SIR NICHOLAS SPEAKS IN BRITISH ARMED FORCES: SIZE AND STRENGTH DEBATE

24th January 2018

British Armed Forces: Size and Strength
House of Commons, Westminster Hall Debate
Wednesday, 24 January 2018

It is a pleasure to serve under your chairmanship, Ms Dorries. I congratulate my hon. Friend the Member for Aldershot (Leo Docherty). There can be no one with a more appropriate seat to discuss the size and strength of the British armed forces, and I congratulate him for his very knowledgeable and excellent speech.

I want to say a few words about recruiting, which is of course the lifeblood of our armed forces, and most especially about recruiting to the Army. It is not an idle boast that the British Army is, man for man, probably the best fighting force in the world. In the Falklands, the Gulf, Bosnia, Kosovo, Sierra Leone and, most recently, Iraq and Afghanistan, both our enemies and their allies have been deeply impressed by the fitness, determination, courage, professionalism and, most especially, humanity of our armed forces.

The answer is simple and not, I suspect, much understood outside the armed forces and those who have been lucky enough to serve in them. In no other army in the world can a soldier depend on the men around him in the way that he can in the British Army. From Waterloo to Alamein, from Goose Green to the Euphrates, from Bosnia to Basra and Helmand, British soldiers and commandos have proved time again that they can face tremendous odds and triumph. A soldier will likely say that the key to that confidence is their discipline and training. It is therefore a matter of the first importance that the system that produces young men and women of that calibre must not be altered in such a way that it will produce only pale imitations of what is required.

So far the Army has held the line, but only just. It is a constant battle for all three services to fight off politically correct notions that are, rightly, anathema to the ethos of the armed forces. They require a very high standard of personal conduct, respect for the law, teamwork, cohesion, trust, and a highly developed sense of duty. After training, these men and women are no ordinary people, and they may well be asked to do extraordinary things. For the soldiers of today and tomorrow, as for their forebears, warfare will continue to represent the ultimate physical and moral challenge. They may have to take part in a terrifying contest of wills that inevitably leads to death, terror, bloodshed and destruction. They will encounter extreme danger, in rapidly changing circumstances, amid conditions of chaos and uncertainty. Their skills and the quality of their leadership, weapons and equipment will be severely tested.
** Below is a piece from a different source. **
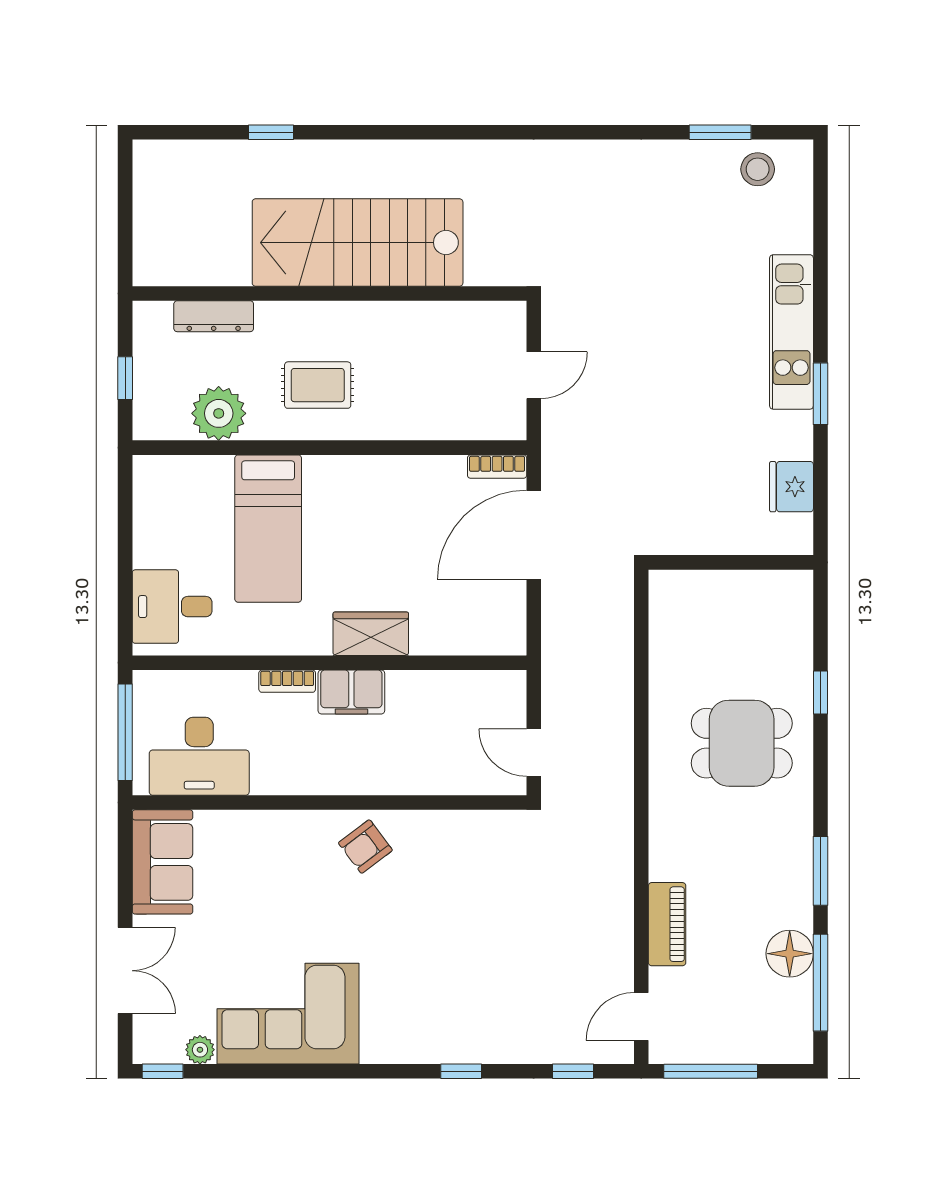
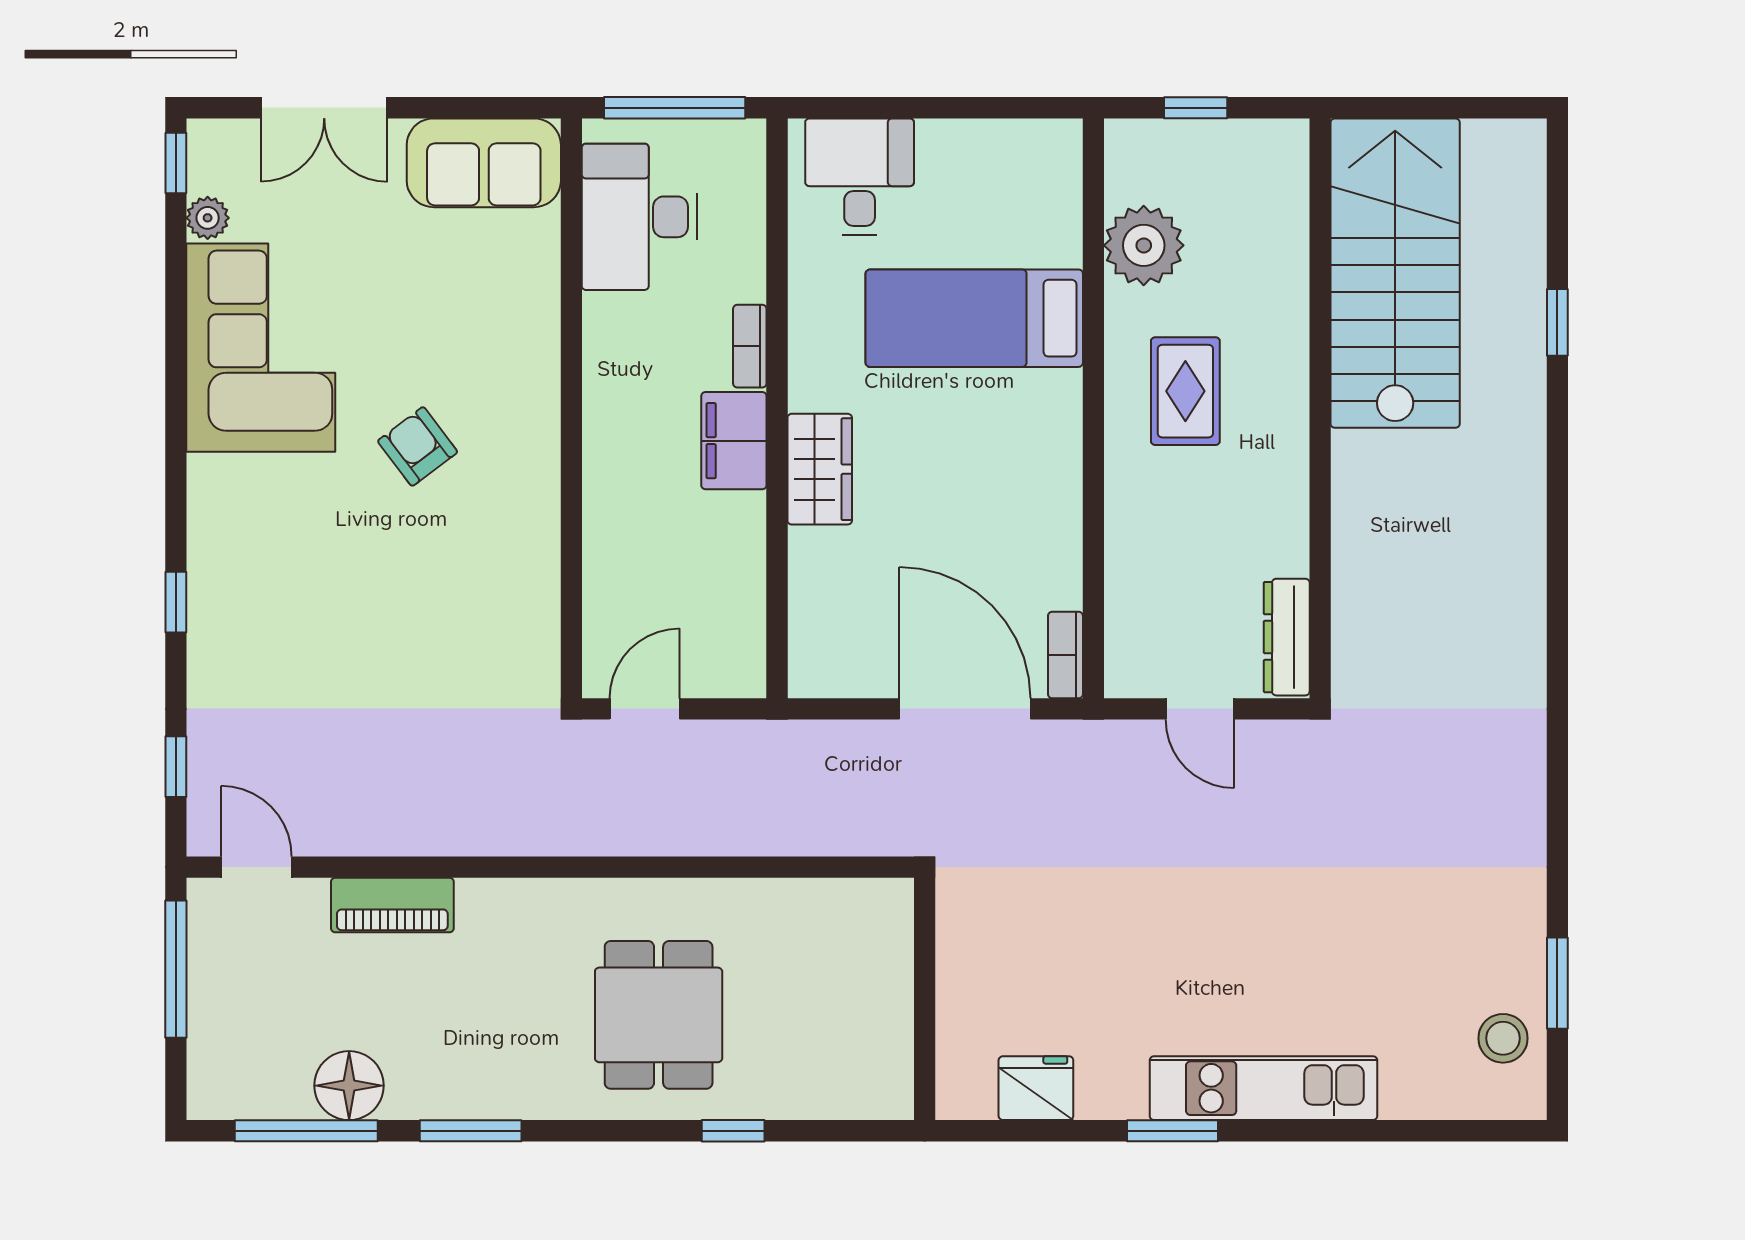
stairs: (358, 243) -> (1395, 273), moved
dresser: (214, 316) -> (1287, 637), moved
armchair: (365, 847) -> (418, 446), moved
Such operations can be sustained only by highly trained men and women, motivated by a service ethos and absolute confidence in their training, by pride in their traditions and institutions, by comradeship and an exceptional level of team spirit, by the emotional, intellectual and moral qualities that lead people to put their lives on the line, and of course by loyalty, patriotism, and an enduring belief in essentially British values and an unshakeable determination to defend them.

I remind the Minister of what Lord Wavell said in his famous lecture on generalship. His words are very apposite. He said:

“in the last resort, the end of all military training, the settling of all policy, the ordering of all weaponry and all that goes into the makings of the armed forces is that the deciding factor in battle will always be this: That sooner or later, private so-and-so will, of his own free will and in the face of great danger, uncertainty and chaos have to advance to his front in the face of the enemy.”

If all that goes wrong, after all the training, intensive preparation, provision of equipment and vast expenditure, the system has failed. So far it has not failed. The armed forces have never let us down, but the Prime Minister, the Chancellor of the Exchequer and the House must see to it that the state does not let them down by failing to resource them adequately for the hugely demanding tasks that are placed upon them. Although I am all for the Army adapting its recruiting to some vaguely woolly notions if it really feels it has to, it is important that we continue to get the outstanding young men and women whom we are so lucky to have in our armed forces, and that the training does indeed prepare them for what might come.

The Ministry of Defence made a huge mistake when it let the contract for recruiting to Capita, which has made a real pig’s ear of it. It was done much better and much more efficiently when the Ministry of Defence retained recruiting offices all over the country. They had vast local knowledge and were staffed by officers and senior non-commissioned officers, who were all highly experienced. They took the greatest possible trouble with the selection of recruits and were better able to guide those recruits towards well-thought-out careers. It is much more effective for the armed forces to leave recruiting to the military staff who actually know what is wanted.

I conclude by saying this: I do not mean to sound like a stick in the mud, but touchy-feely political correctness has absolutely no role whatever in the British Army. The services have so much to offer young men and women, many of whom join up to acquire very valuable skills, but all of whom, in their basic training and beyond, require courage, toughness, resilience and skill at arms. They are truly some of our very finest young men and women. I accept that the Army must do what it thinks it needs to do to get people to join, but I think it ought to be extremely cautious about the message that it sends outside.